Harold Ramis has been honest about the influences on his Old Testament road-trip comedy Year One. Firstly, an improvisation he himself staged more than three decades ago, in which Bill Murray played Cro-Magnon man and John Belushi Neanderthal man. Secondly, Mel Brooks’ 2000 Year Old Man skit. Two things are clear from the result. One, that this film is certainly more Mel Brooks (specifically The History Of The World, Part I) than another obvious influence, Monty Python’s Life Of Brian. Two, that Jack Black and Michael Cera are no Murray and Belushi.

As rubbish hunter-gatherers, the pair are required only to riff on personae they’ve long since worn out: Black’s eyebrow-jiggling, horny loudmouth, and Cera’s querulous, knowing naïf.
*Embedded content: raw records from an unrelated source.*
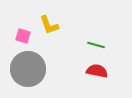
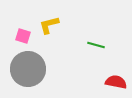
yellow L-shape: rotated 95 degrees clockwise
red semicircle: moved 19 px right, 11 px down
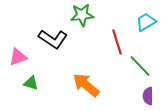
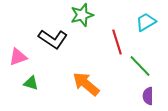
green star: rotated 10 degrees counterclockwise
orange arrow: moved 1 px up
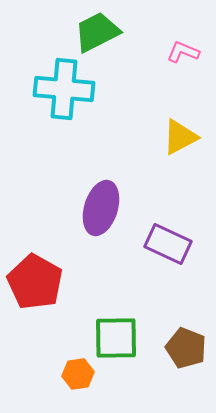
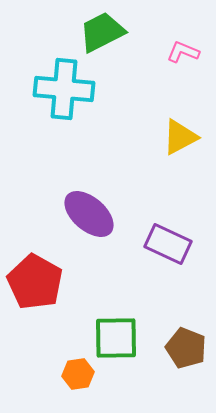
green trapezoid: moved 5 px right
purple ellipse: moved 12 px left, 6 px down; rotated 66 degrees counterclockwise
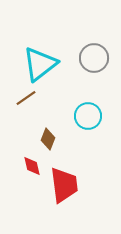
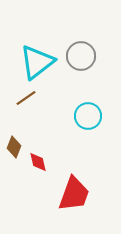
gray circle: moved 13 px left, 2 px up
cyan triangle: moved 3 px left, 2 px up
brown diamond: moved 34 px left, 8 px down
red diamond: moved 6 px right, 4 px up
red trapezoid: moved 10 px right, 9 px down; rotated 27 degrees clockwise
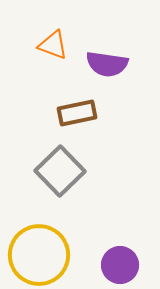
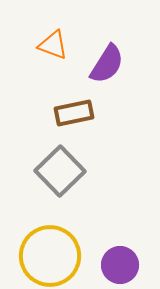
purple semicircle: rotated 66 degrees counterclockwise
brown rectangle: moved 3 px left
yellow circle: moved 11 px right, 1 px down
Which wouldn’t be so problematic if they’d been energised by a decent script. Instead, they’re required to respectively bug out and nervously pigeon-step through a series of sub-SNL sketches that deny the guest stars (Paul Rudd, David Cross, Christopher Mintz-Plasse, Hank Azaria…) as many laughs as themselves, relying more on gross-out humour than any alleged religious satire.

So we have Black licking poo; Cera sharing a bed with a flatulent manchild; Cera oiling up a fat, hairy, grotesque-gay-stereotype priest (Oliver Platt); and Cera pissing copiously on his own face. There’s also an embarrassing vein of limp sex-comedy, which, like every Carry On, is obsessed with the pursuit of coitus but shies away from presenting the act itself.

Where, then, is the satirical bite? If you’re going to locate your comedy at the birth of the Abrahamic religions, you should try to do better than a circumcision gag. But Ramis’ script is toothless, mustering up little more than a vague ‘religion (at least the kind that involves burning virgins) is bad, go do your own thing’ message. Ramis should have concerned himself with the film’s continuity and internal logic. Here’s a good one: what happened to the snake, which one moment is constricting Cera and the next has disappeared, never to be mentioned again? Answers on a stone tablet, please.

Unless you pine for second-tier Mel Brooks, you’ll find more laughs in the Old Testament itself.